Personal Risk Factors
The following individual risk factors indicate a possible potential for teen violence:
- Previous violence perpetrated upon the teen
- Learning disorders
- Low IQ
- Antisocial behaviors
- Substance abuse, including cigarettes
- High emotional trauma
- Aggressive behavior at a young age
- Previous behavioral issues
- Preoccupation with violence
- Blames others for problems
- Past talk of suicide or attempts
- Starting fires
- Cruel to pets or animals
- A history of both bullying and being bullied
- Calls others names
- Throws tantrums or rages
- Family Risk Factors
- These family factors indicate possible risks for teen violence:
- Dysfunctional family issues
- Lack of discipline in the home
- Parental criminal behavior or substance abuse
- Attachment issues
- Authoritarian views of childrearing
- Low income or education of parents and
- Little involvement with parents.
Social Risk Factors
Social factors that put teens at risk for violent behavior include:
- Delinquent associates
- Rejection from peers
- Limited involvement in school
- Struggling academics
- Minimal involvement in traditional activities, such as sports and music and
- Gang involvement.
- School Risk Factors
- In addition to social risk factors, the following factors put juveniles at risk for violence towards others:
- Past suspension or expulsion for violent behavior
- Demonstrated violence or anger in art work
- Discipline problems
- School truancy
- Aggressiveness in lower grades and
- Bringing a weapon to school.
Neighborhood Risk Factors
These community factors can indicate an increased risk for teen violence:
- Socially disadvantaged community
- Minimal community involvement
- Transient population
- Limited economic opportunities and
- Disrupted family activities.
Protective Factors Against Teen Violence
On the other hand, protective factors minimize the risks of adolescents becoming violent. While not as much is known about protective attributes, researchers will likely study these traits further.

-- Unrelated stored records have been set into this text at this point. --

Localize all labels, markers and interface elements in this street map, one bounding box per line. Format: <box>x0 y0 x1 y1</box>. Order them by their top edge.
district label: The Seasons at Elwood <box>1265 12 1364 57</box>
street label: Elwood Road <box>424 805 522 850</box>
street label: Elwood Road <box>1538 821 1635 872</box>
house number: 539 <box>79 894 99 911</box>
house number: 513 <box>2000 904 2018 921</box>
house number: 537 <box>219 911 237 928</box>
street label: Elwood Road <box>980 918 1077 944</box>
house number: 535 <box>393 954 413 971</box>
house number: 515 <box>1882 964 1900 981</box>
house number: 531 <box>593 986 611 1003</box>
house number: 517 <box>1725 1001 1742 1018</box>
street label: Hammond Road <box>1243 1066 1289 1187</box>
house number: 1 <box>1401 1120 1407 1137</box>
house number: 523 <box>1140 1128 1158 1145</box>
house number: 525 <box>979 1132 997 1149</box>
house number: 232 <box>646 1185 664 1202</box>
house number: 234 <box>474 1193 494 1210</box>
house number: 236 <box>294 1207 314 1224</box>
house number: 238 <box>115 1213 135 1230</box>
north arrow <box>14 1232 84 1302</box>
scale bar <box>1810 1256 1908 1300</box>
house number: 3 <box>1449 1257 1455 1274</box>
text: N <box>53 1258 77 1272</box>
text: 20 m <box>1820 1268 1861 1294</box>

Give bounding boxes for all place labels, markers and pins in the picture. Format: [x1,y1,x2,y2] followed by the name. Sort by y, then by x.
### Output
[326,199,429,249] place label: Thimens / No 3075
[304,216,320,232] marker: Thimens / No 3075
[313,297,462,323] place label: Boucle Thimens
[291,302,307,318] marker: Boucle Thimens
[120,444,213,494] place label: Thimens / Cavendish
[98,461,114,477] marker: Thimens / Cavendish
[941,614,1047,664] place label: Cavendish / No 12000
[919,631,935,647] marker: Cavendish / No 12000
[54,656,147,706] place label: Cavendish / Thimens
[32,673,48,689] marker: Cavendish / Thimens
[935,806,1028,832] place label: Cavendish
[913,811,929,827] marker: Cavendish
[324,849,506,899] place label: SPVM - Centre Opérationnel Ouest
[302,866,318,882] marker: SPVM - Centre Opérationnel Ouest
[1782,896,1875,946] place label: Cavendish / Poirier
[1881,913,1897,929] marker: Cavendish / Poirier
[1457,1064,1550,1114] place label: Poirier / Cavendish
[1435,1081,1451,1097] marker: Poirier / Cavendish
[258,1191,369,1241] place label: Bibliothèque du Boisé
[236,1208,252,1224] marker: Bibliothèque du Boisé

Personal Protective Factors
The following personal factors help reduce the risk of violence for teens:
- Strong social skills
- Religious beliefs
- Exceptional planning abilities
- Strong academic achievement
- High IQ and
- No tolerance toward deviant behaviors.
These family factors can decrease the risk of violence for teens:
- Parental involvement and presence
- Coping strategies
- Involvement in social events
- Family activities
- High academic expectations by parents
- Connection with family and
- Ability to talk with parents
These social factors can help teens avoid violence:
- A school with involved staff and parents, negative attitudes toward violence, clear expectations and close supervision
- Close relationships with positive peers
- Supportive activities and
- Commitment to school and academic achievement.